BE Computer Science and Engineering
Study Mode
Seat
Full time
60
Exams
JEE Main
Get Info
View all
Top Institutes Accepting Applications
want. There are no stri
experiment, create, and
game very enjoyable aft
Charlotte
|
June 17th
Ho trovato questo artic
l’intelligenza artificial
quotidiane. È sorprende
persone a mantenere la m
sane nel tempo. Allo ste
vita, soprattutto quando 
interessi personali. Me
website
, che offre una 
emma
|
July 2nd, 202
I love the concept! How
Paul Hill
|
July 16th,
-------
Pull every line of text from the records above and reproduce each one word for word, keeping the original order and line breaks.

## RESPONSE BOX
BE Computer Science and Engineering
Study Mode
Seat
Full time
60
Exams
JEE Main
Get Info
View all
Top Institutes Accepting Applications
want. There are no stri
experiment, create, and
game very enjoyable aft
Charlotte
|
June 17th
Ho trovato questo artic
l’intelligenza artificial
quotidiane. È sorprende
persone a mantenere la m
sane nel tempo. Allo ste
vita, soprattutto quando 
interessi personali. Me
website
, che offre una 
emma
|
July 2nd, 202
I love the concept! How
Paul Hill
|
July 16th,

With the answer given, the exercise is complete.